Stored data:

□ □ □ □ □ □ □

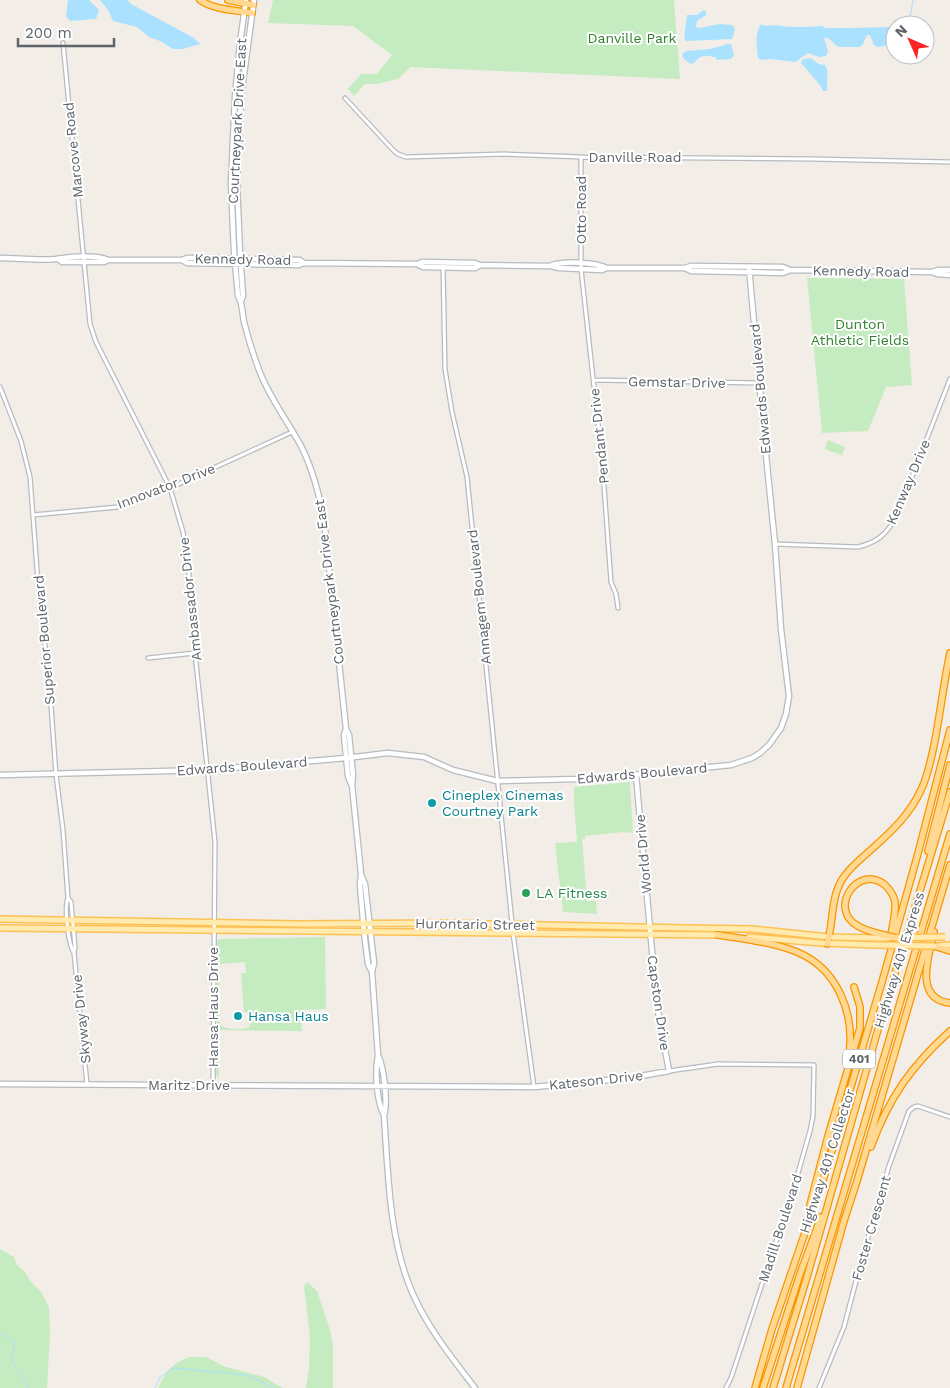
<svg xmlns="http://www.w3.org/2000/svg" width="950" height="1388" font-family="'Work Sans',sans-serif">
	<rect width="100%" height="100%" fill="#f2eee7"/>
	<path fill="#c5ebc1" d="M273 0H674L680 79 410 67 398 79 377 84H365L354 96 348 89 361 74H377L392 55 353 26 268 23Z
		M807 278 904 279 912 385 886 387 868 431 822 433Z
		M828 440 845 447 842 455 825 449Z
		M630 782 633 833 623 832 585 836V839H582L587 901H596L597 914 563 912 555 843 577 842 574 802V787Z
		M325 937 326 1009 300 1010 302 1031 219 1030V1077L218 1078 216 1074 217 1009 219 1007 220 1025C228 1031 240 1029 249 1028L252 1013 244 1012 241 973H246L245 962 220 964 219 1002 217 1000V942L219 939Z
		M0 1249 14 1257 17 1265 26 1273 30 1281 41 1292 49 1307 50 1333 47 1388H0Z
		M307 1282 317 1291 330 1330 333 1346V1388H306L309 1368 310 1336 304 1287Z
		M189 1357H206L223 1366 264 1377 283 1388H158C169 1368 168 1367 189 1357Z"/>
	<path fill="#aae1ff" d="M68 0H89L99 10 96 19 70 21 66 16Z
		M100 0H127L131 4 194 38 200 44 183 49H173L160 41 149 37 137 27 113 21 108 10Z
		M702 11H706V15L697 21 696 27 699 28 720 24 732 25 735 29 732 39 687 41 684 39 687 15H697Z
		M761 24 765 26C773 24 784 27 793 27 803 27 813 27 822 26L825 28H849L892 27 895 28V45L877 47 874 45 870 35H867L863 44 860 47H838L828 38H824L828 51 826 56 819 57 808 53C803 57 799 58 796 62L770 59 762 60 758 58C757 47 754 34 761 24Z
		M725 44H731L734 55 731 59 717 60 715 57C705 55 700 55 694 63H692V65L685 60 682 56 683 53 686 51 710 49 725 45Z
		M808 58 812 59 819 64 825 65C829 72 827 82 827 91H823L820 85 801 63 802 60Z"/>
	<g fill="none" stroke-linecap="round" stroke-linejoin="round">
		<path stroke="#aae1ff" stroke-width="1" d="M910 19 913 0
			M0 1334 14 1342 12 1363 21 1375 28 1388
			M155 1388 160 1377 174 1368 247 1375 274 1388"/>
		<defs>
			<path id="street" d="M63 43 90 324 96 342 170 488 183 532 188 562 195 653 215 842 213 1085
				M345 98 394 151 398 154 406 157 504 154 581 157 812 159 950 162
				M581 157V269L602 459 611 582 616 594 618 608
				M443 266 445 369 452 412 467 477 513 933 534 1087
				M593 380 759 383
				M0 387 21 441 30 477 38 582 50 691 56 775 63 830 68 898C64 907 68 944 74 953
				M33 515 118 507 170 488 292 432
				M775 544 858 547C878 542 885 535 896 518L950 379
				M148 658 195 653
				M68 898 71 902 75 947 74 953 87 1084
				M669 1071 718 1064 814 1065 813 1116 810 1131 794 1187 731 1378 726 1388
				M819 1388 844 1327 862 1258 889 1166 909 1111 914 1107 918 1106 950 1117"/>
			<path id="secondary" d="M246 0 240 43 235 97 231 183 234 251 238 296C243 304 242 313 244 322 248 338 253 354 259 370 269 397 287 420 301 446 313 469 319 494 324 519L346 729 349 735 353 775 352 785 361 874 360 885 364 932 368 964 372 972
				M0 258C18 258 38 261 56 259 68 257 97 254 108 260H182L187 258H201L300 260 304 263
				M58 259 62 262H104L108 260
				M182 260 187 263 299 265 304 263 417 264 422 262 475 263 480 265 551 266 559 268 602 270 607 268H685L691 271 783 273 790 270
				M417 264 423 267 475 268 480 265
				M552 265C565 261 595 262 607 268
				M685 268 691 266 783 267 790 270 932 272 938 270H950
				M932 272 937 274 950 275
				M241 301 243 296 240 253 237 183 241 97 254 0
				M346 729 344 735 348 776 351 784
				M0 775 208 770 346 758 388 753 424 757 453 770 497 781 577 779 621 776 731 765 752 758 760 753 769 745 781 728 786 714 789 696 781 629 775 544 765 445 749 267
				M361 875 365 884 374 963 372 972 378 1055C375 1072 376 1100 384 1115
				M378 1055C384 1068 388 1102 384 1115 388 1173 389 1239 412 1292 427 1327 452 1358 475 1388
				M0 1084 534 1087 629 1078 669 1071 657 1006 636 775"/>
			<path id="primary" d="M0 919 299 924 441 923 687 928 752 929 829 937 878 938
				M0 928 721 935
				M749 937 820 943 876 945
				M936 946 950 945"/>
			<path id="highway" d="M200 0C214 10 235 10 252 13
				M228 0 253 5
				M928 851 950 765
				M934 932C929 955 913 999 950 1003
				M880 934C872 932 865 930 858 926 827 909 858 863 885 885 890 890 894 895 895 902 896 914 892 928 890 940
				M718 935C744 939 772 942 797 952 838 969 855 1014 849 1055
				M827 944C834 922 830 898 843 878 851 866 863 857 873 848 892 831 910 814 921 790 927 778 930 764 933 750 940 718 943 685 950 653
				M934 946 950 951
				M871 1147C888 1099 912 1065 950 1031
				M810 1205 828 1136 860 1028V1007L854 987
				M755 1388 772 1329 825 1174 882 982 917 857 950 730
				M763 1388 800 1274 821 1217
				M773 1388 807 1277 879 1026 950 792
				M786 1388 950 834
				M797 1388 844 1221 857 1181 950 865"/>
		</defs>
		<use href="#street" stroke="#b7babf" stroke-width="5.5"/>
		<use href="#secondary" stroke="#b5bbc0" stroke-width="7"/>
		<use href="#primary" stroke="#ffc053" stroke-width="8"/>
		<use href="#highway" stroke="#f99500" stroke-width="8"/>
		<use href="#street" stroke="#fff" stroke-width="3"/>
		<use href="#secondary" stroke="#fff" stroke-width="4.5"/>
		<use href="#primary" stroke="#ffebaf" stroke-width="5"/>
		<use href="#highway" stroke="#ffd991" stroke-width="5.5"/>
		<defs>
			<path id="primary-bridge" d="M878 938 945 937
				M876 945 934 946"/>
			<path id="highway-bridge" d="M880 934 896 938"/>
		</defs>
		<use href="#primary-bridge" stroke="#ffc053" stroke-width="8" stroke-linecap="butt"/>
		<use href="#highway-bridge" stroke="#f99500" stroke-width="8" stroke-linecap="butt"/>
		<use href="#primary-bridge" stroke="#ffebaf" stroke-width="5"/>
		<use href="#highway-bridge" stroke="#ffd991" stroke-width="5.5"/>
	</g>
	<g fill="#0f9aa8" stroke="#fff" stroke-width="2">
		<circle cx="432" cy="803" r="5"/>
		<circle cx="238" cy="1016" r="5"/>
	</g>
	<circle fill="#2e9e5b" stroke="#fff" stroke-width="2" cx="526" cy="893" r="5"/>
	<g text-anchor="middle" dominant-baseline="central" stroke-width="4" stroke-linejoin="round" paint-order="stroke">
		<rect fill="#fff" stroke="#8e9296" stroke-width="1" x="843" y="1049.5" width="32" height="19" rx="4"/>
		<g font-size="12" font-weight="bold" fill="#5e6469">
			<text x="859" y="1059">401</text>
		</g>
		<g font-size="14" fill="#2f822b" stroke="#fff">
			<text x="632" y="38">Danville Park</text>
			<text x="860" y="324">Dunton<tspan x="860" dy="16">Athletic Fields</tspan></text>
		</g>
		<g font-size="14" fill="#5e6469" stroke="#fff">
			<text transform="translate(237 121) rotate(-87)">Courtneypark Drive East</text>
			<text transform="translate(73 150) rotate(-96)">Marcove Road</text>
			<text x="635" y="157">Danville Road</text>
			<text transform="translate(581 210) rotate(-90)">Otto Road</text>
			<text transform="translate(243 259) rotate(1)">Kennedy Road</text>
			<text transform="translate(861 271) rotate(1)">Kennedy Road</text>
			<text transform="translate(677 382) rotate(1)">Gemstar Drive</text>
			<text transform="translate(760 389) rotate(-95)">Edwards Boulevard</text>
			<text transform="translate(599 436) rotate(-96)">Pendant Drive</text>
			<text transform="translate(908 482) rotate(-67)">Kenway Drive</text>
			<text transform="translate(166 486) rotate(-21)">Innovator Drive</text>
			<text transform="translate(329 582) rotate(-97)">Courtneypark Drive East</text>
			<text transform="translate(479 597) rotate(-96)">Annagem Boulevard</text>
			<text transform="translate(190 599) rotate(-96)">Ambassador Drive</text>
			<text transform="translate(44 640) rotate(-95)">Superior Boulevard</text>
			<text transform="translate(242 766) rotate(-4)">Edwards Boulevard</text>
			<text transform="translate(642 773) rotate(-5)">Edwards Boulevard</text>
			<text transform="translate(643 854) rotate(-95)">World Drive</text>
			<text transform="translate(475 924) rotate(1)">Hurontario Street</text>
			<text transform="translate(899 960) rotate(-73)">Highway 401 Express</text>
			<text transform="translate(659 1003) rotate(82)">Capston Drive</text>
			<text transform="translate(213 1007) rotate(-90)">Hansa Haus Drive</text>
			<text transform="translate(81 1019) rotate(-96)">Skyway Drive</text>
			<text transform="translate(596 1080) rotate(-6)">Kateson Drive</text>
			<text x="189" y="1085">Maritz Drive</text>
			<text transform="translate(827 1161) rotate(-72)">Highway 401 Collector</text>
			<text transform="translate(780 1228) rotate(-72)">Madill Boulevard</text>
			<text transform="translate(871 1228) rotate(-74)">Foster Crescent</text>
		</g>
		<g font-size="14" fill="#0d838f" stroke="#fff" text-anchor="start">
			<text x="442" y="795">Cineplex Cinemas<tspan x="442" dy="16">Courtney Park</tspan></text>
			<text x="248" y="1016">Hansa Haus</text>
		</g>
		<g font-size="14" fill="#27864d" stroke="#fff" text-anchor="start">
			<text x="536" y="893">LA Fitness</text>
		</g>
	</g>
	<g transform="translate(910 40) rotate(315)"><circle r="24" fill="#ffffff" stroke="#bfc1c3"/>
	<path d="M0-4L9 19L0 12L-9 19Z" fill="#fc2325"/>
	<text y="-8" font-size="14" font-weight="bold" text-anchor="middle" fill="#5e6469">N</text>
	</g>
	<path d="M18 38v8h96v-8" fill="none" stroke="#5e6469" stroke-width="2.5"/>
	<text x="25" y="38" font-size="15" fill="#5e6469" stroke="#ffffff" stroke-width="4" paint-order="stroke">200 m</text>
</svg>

□ □ □ □ □ □ □

Problem statement =
Reprint exactly the lines above that start at the one with "M345 98 394" and end at the one with "M0 1084 534", keeping both and adding none.

Reply =
				M345 98 394 151 398 154 406 157 504 154 581 157 812 159 950 162
				M581 157V269L602 459 611 582 616 594 618 608
				M443 266 445 369 452 412 467 477 513 933 534 1087
				M593 380 759 383
				M0 387 21 441 30 477 38 582 50 691 56 775 63 830 68 898C64 907 68 944 74 953
				M33 515 118 507 170 488 292 432
				M775 544 858 547C878 542 885 535 896 518L950 379
				M148 658 195 653
				M68 898 71 902 75 947 74 953 87 1084
				M669 1071 718 1064 814 1065 813 1116 810 1131 794 1187 731 1378 726 1388
				M819 1388 844 1327 862 1258 889 1166 909 1111 914 1107 918 1106 950 1117"/>
			<path id="secondary" d="M246 0 240 43 235 97 231 183 234 251 238 296C243 304 242 313 244 322 248 338 253 354 259 370 269 397 287 420 301 446 313 469 319 494 324 519L346 729 349 735 353 775 352 785 361 874 360 885 364 932 368 964 372 972
				M0 258C18 258 38 261 56 259 68 257 97 254 108 260H182L187 258H201L300 260 304 263
				M58 259 62 262H104L108 260
				M182 260 187 263 299 265 304 263 417 264 422 262 475 263 480 265 551 266 559 268 602 270 607 268H685L691 271 783 273 790 270
				M417 264 423 267 475 268 480 265
				M552 265C565 261 595 262 607 268
				M685 268 691 266 783 267 790 270 932 272 938 270H950
				M932 272 937 274 950 275
				M241 301 243 296 240 253 237 183 241 97 254 0
				M346 729 344 735 348 776 351 784
				M0 775 208 770 346 758 388 753 424 757 453 770 497 781 577 779 621 776 731 765 752 758 760 753 769 745 781 728 786 714 789 696 781 629 775 544 765 445 749 267
				M361 875 365 884 374 963 372 972 378 1055C375 1072 376 1100 384 1115
				M378 1055C384 1068 388 1102 384 1115 388 1173 389 1239 412 1292 427 1327 452 1358 475 1388
				M0 1084 534 1087 629 1078 669 1071 657 1006 636 775"/>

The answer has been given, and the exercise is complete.